• **JOB ITEM**: From the listing below, return each line that includes "Calendar".

^^^^

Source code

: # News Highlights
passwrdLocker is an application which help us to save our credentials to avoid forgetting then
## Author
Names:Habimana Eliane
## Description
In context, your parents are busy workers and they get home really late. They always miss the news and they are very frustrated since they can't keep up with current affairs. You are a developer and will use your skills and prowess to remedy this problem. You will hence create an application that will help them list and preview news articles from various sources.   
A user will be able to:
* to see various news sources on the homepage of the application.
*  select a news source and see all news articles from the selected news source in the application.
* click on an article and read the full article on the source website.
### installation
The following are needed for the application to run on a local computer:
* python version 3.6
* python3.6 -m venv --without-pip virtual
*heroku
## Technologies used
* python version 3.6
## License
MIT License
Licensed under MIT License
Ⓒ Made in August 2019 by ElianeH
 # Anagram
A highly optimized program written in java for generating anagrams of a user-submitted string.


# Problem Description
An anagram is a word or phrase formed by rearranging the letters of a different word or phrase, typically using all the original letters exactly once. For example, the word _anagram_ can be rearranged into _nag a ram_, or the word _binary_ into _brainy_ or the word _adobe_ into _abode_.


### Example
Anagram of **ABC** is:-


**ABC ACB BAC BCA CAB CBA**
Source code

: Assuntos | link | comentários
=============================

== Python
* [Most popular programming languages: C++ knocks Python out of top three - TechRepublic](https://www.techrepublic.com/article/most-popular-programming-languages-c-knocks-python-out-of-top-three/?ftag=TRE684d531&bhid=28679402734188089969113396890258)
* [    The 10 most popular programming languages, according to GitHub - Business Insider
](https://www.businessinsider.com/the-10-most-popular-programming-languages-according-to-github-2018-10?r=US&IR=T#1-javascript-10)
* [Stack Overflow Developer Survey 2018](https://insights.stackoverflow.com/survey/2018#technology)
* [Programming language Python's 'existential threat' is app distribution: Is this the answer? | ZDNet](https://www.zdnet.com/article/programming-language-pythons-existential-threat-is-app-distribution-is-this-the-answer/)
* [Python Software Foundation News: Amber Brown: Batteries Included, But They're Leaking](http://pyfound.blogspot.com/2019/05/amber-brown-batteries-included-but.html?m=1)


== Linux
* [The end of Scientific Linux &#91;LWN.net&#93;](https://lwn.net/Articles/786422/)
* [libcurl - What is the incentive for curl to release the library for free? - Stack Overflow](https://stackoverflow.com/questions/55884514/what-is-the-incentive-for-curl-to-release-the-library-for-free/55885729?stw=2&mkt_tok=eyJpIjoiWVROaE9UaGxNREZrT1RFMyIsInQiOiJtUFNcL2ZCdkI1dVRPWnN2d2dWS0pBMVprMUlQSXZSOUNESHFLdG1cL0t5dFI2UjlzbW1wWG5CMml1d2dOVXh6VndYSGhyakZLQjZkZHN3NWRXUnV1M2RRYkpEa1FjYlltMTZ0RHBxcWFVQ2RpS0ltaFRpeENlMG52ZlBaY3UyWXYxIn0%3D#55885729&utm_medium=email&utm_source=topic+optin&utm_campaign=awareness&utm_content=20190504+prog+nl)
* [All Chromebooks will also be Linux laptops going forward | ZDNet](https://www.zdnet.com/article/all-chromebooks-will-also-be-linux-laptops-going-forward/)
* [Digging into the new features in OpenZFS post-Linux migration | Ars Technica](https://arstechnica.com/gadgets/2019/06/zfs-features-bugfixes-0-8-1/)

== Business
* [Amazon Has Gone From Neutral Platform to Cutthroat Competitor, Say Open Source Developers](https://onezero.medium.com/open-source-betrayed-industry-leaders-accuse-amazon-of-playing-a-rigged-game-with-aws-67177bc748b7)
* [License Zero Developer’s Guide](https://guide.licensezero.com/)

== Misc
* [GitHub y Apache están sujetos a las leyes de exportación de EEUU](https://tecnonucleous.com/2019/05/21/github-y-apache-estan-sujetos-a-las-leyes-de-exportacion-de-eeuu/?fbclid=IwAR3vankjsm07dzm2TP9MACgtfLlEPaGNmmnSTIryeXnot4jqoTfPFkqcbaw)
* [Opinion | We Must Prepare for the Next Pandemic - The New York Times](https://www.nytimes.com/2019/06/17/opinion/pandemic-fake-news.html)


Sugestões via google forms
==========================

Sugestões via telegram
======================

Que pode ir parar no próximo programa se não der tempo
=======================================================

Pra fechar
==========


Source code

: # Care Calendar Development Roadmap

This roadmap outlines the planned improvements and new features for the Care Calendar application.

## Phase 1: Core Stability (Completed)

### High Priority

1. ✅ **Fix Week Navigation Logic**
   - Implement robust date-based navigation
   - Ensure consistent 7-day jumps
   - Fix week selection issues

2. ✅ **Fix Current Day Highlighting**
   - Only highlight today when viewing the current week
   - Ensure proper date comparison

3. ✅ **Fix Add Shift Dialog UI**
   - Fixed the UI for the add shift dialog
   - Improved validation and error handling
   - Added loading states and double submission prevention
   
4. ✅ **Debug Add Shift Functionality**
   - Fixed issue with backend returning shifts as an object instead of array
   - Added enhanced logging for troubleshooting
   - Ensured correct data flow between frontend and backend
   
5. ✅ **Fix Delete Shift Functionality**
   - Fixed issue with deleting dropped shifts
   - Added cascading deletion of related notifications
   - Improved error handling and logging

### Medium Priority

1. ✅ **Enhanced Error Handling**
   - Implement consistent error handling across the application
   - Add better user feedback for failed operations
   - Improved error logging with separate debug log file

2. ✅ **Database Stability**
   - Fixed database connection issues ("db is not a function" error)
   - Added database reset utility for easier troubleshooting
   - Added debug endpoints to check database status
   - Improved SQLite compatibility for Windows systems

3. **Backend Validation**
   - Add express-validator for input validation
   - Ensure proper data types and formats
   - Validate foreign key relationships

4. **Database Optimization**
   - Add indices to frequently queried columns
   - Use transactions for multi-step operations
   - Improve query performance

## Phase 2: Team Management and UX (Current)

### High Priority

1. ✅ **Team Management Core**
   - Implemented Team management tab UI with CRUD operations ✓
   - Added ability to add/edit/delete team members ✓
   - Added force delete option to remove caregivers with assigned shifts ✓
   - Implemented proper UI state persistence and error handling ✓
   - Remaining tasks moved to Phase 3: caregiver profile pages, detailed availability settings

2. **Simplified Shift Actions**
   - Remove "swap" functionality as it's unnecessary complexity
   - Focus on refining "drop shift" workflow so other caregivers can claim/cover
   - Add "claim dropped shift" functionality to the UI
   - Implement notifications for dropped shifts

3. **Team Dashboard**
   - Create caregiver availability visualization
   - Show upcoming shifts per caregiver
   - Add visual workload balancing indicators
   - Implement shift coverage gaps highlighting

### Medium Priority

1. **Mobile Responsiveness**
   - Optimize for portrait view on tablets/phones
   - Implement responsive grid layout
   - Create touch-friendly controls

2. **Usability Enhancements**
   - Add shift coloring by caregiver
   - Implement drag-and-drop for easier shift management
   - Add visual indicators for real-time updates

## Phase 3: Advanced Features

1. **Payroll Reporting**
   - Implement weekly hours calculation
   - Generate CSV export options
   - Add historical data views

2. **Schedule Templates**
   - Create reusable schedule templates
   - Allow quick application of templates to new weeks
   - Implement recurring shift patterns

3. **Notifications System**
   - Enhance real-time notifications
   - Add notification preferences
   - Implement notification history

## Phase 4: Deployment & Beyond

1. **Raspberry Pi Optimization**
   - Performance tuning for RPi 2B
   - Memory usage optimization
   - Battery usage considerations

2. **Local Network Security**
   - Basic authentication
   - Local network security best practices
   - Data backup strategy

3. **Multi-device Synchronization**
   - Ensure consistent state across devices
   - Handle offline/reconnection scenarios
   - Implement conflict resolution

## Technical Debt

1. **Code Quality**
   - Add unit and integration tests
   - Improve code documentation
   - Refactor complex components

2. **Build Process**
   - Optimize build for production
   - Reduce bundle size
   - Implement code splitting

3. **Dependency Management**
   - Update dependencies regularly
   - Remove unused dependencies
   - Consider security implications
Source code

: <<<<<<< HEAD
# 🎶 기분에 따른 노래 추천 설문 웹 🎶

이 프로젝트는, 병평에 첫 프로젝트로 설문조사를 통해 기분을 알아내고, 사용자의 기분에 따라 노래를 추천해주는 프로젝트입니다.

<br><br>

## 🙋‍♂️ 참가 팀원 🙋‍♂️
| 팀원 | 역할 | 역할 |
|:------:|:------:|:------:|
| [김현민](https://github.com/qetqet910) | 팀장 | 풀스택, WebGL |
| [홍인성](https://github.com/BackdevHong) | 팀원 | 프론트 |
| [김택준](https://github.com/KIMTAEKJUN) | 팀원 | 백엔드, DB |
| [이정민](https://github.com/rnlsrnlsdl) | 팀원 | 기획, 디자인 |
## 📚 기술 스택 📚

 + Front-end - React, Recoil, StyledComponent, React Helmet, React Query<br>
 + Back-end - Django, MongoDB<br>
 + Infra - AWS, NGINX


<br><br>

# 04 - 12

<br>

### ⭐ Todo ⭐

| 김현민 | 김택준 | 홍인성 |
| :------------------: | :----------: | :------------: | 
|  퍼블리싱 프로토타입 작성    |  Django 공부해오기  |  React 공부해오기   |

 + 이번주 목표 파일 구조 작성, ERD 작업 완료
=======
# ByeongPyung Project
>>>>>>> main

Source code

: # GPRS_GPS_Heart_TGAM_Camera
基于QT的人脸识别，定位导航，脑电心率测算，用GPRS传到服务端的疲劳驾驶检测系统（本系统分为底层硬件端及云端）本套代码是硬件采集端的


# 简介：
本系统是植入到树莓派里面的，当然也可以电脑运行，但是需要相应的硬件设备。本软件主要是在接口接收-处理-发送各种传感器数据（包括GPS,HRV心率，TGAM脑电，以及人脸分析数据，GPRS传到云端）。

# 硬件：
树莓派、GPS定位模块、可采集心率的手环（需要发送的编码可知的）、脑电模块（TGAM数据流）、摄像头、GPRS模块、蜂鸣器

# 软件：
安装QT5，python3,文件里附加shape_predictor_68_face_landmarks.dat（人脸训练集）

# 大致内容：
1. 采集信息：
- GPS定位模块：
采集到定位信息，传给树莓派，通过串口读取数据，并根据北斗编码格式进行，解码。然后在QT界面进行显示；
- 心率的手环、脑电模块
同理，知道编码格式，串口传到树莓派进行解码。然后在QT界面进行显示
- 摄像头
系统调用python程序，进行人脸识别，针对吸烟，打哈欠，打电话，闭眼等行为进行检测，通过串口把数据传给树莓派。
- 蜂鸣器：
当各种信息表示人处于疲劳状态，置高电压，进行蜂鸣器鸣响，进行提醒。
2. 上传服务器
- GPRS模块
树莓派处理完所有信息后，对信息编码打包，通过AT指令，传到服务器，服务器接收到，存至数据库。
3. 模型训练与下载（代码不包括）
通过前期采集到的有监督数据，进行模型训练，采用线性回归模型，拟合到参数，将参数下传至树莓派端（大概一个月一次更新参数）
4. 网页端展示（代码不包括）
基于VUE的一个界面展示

^^^^

• **EXPECTED OUTPUT**:
: # Care Calendar Development Roadmap
This roadmap outlines the planned improvements and new features for the Care Calendar application.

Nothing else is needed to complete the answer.